▶ [PROBLEM TO SOLVE]: Match the word "lines". Return each line of the data below where it appears.
▬▬▬▬▬▬
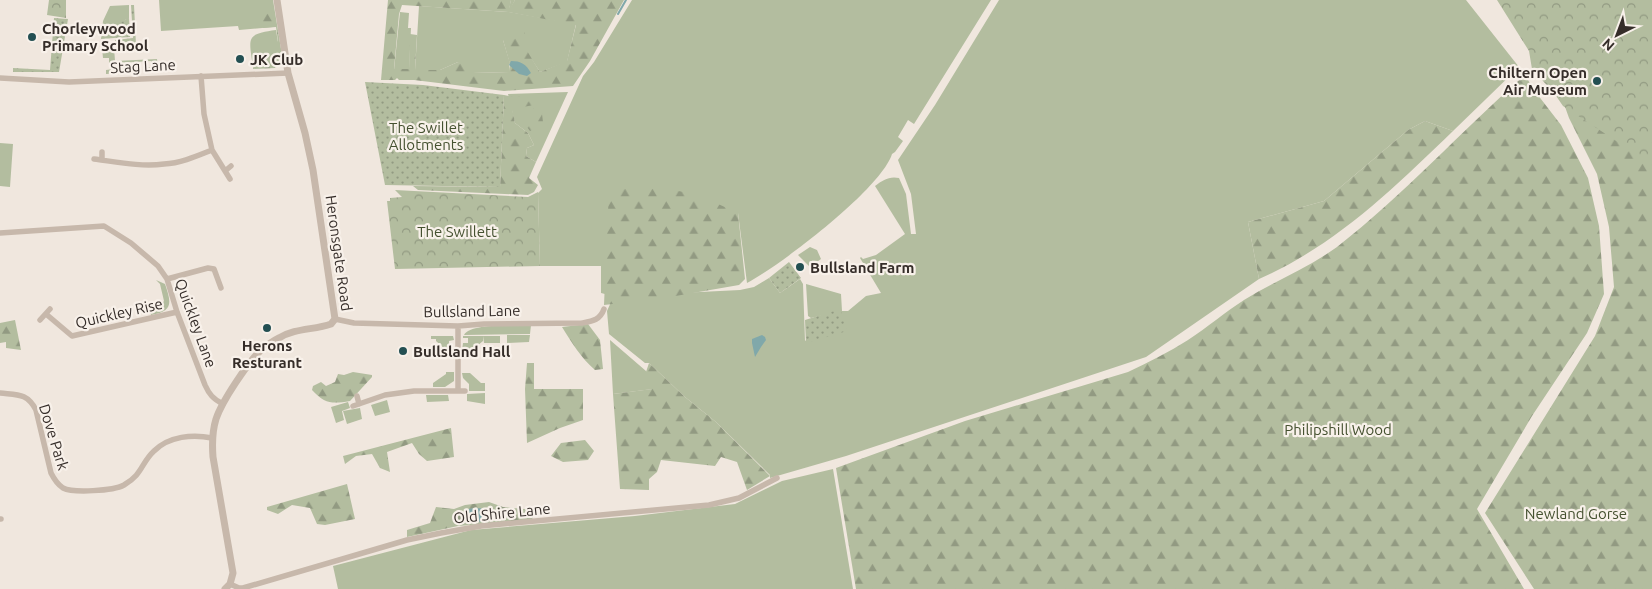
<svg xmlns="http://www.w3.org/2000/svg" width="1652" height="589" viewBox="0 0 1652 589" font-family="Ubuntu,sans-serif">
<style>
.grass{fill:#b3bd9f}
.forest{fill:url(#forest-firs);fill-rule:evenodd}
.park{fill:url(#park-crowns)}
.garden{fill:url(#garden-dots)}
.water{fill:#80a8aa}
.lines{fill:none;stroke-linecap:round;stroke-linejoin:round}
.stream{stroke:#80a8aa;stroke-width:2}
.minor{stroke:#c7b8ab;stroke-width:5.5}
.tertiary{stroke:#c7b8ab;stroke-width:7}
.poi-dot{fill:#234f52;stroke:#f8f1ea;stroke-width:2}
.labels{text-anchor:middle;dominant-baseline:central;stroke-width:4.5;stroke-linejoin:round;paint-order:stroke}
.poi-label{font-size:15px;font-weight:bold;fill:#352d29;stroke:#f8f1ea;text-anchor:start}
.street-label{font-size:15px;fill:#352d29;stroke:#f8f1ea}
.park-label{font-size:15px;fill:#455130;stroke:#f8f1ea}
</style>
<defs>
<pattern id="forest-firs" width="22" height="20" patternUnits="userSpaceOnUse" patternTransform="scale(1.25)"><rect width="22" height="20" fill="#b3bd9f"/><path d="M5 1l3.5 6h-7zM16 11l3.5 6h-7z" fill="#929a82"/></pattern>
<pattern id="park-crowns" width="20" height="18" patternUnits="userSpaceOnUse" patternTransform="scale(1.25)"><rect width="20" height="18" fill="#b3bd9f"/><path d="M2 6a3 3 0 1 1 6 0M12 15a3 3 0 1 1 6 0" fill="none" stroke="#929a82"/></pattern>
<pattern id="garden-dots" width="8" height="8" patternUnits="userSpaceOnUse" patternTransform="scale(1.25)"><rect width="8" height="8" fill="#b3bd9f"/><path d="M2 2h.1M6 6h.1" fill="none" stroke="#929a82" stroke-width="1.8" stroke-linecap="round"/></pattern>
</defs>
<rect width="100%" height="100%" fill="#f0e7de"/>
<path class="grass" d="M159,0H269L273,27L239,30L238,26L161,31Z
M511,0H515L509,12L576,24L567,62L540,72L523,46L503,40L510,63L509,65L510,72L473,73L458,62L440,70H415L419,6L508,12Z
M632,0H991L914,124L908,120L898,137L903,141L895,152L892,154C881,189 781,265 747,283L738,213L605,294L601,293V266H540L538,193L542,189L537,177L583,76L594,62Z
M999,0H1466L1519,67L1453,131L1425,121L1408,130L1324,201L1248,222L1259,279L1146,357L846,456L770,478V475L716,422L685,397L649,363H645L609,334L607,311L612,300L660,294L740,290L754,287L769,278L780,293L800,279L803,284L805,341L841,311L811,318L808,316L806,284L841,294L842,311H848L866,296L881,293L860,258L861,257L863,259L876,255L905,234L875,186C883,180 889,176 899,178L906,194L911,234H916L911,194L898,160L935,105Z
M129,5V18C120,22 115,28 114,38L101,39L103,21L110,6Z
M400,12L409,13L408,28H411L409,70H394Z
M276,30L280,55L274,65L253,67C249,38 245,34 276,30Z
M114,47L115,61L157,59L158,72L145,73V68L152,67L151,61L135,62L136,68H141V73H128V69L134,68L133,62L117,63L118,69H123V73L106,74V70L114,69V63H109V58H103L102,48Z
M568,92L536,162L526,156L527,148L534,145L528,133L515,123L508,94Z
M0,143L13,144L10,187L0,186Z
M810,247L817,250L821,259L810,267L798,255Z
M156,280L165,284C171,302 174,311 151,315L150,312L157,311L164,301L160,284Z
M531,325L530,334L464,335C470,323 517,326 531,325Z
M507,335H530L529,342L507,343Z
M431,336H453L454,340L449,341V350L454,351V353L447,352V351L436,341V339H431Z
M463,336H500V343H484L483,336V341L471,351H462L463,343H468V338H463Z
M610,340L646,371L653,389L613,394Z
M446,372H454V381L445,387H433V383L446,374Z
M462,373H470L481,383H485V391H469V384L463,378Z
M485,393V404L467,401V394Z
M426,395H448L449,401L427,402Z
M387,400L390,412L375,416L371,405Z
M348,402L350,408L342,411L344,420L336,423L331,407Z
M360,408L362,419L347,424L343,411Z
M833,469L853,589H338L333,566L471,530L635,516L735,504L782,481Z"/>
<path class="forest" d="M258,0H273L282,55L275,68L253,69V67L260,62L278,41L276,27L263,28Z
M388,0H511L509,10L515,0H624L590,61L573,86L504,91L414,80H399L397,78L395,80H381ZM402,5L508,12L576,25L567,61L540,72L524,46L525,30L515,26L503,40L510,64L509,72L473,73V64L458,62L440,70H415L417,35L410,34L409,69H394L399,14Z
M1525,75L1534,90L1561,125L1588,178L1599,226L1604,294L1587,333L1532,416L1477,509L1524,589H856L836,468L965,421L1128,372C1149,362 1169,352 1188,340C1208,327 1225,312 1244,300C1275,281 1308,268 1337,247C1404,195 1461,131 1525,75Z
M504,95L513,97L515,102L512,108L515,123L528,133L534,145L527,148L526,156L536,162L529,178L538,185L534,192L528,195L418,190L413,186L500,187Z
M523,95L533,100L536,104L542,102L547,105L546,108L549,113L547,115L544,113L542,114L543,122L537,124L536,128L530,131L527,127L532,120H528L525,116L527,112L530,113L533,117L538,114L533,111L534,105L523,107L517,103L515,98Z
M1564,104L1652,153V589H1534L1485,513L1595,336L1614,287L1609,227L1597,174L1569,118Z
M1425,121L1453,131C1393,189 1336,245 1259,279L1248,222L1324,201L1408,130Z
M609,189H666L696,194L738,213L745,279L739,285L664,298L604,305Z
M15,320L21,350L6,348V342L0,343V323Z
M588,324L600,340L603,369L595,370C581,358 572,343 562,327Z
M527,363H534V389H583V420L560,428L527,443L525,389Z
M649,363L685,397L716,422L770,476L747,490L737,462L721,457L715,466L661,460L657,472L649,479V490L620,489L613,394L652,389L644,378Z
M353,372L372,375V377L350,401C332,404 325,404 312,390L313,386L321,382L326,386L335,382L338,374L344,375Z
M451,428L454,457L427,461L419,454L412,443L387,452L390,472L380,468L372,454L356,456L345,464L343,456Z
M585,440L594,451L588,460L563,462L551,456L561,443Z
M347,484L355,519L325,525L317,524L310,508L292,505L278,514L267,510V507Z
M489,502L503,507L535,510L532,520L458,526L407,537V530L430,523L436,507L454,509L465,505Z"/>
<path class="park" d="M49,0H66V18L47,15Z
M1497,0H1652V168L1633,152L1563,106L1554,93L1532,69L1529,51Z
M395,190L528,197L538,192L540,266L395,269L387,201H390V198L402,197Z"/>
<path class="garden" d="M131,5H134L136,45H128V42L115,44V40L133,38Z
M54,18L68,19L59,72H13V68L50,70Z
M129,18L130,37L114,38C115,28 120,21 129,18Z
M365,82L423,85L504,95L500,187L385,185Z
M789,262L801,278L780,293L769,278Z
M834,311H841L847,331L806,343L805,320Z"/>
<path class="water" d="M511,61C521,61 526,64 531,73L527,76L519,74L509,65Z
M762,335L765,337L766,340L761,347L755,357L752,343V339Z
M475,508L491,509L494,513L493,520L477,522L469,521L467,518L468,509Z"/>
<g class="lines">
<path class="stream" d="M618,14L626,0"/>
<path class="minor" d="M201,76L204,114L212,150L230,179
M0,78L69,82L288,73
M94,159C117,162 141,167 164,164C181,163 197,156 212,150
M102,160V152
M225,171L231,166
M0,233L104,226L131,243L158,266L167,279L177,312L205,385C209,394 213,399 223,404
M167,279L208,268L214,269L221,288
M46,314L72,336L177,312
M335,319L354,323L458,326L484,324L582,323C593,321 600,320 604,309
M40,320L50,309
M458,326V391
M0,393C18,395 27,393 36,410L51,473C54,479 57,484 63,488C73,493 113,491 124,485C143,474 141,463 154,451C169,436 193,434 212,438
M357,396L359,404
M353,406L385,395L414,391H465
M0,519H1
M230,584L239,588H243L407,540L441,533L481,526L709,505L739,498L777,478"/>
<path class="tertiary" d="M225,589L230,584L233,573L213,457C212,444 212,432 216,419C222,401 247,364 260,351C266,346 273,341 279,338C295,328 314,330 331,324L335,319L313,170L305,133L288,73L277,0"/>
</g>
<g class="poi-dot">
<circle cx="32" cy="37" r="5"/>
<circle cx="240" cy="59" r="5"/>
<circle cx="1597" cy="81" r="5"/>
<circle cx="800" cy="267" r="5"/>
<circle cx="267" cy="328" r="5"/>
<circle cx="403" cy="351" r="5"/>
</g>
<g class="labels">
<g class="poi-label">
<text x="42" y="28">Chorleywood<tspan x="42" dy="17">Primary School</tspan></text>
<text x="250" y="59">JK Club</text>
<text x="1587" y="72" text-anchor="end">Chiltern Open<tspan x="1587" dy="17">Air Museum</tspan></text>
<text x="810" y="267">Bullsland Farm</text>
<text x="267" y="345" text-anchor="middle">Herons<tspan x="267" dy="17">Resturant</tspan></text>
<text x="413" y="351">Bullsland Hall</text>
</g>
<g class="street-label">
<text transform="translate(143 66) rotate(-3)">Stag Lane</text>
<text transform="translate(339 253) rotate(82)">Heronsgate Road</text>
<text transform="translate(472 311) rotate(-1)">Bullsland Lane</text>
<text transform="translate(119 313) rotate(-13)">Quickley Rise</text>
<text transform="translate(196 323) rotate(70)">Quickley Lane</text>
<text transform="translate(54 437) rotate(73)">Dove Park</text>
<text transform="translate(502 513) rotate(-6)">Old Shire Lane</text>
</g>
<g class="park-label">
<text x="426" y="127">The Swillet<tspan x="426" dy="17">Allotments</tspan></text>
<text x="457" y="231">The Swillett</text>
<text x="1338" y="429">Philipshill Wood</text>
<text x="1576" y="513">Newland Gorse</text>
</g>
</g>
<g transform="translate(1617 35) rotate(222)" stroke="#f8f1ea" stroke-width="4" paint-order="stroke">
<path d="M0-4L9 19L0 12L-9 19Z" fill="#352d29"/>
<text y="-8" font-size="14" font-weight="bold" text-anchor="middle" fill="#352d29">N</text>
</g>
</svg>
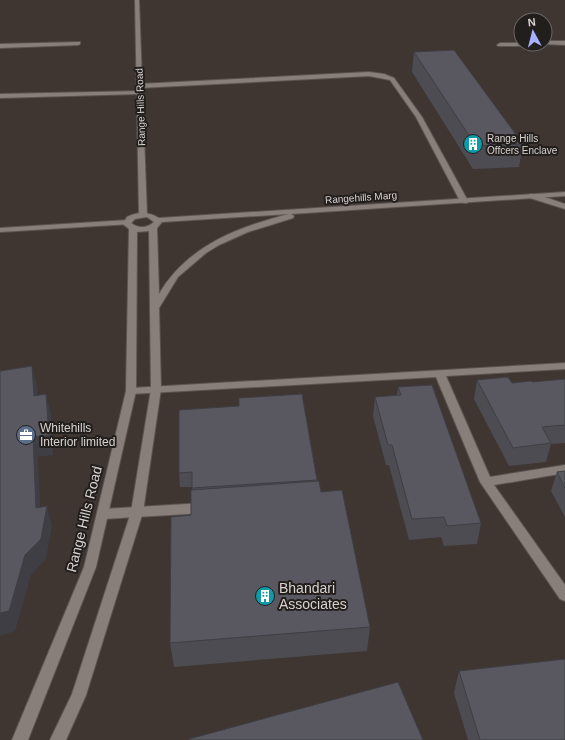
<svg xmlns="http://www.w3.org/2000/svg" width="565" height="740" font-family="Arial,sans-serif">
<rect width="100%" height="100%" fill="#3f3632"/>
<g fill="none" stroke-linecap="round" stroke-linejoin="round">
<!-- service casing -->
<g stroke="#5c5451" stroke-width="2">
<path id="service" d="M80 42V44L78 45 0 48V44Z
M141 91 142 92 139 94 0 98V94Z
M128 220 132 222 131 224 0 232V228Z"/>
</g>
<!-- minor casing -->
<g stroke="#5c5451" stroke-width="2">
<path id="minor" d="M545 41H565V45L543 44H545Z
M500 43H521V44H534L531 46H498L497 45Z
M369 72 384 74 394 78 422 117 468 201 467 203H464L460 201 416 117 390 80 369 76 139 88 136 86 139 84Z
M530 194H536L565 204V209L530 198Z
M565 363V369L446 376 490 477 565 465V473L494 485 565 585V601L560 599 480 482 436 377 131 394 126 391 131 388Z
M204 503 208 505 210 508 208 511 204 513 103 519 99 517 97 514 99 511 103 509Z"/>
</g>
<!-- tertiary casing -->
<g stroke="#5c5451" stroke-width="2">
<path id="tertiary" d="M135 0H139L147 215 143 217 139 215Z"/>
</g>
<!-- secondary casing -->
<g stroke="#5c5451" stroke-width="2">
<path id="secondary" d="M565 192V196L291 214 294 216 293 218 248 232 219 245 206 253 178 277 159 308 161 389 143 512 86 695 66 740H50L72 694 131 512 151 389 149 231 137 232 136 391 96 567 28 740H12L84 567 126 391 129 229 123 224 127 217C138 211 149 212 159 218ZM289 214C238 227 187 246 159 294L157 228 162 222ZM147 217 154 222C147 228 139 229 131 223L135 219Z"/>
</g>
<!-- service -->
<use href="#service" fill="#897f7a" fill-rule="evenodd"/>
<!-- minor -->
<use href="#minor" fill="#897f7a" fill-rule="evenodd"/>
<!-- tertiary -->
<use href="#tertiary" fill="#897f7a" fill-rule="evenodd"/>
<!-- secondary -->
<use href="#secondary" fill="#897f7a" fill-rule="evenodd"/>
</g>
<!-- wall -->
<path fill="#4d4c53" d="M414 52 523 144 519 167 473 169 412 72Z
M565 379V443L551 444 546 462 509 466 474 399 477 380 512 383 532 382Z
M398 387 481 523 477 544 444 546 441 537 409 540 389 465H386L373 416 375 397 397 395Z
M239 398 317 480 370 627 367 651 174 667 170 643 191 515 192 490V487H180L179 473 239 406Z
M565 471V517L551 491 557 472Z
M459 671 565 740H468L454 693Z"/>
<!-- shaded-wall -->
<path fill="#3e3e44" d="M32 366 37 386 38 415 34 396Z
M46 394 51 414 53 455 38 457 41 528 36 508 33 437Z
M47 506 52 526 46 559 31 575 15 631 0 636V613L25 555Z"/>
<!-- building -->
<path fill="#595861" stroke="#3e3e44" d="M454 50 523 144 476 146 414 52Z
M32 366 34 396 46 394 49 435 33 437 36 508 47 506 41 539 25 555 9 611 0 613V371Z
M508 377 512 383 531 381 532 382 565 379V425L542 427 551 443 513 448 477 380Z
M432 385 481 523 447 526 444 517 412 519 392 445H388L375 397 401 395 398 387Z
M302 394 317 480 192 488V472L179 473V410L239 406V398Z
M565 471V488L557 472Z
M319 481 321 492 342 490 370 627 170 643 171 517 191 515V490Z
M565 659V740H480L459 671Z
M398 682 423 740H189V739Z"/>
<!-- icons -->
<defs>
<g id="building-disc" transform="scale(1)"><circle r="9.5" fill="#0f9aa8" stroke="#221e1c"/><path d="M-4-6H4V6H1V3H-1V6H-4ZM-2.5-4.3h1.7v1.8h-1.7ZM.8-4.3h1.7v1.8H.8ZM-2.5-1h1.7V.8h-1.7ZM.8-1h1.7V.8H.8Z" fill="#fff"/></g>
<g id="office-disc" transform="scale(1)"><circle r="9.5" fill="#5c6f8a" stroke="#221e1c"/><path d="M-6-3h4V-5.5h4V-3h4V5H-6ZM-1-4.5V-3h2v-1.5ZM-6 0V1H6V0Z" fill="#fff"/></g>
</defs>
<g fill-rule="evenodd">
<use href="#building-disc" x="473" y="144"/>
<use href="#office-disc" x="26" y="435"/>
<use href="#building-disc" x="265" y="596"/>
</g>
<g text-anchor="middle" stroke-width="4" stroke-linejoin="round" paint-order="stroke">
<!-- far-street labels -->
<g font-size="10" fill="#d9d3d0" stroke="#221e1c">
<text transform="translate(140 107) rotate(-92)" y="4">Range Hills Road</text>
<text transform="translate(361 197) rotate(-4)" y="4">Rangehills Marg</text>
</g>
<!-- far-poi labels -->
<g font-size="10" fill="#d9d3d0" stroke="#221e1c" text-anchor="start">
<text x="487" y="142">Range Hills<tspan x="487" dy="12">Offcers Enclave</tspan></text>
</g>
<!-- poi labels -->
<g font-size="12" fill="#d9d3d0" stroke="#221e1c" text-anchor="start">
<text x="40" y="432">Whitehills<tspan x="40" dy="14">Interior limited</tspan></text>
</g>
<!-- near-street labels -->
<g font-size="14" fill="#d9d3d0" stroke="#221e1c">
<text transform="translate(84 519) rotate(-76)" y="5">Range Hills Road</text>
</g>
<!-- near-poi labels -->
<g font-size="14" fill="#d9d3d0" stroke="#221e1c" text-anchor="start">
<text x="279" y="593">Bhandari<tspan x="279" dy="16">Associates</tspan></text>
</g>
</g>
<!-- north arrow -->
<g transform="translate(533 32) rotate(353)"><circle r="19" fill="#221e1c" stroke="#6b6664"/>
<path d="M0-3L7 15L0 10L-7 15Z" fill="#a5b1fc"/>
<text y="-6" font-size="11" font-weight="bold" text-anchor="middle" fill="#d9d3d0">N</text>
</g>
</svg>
▬▬▬▬▬▬
▶ [SOLUTION BELOW]:
.lines{fill:none;stroke-linecap:round;stroke-linejoin:round}
<g class="lines">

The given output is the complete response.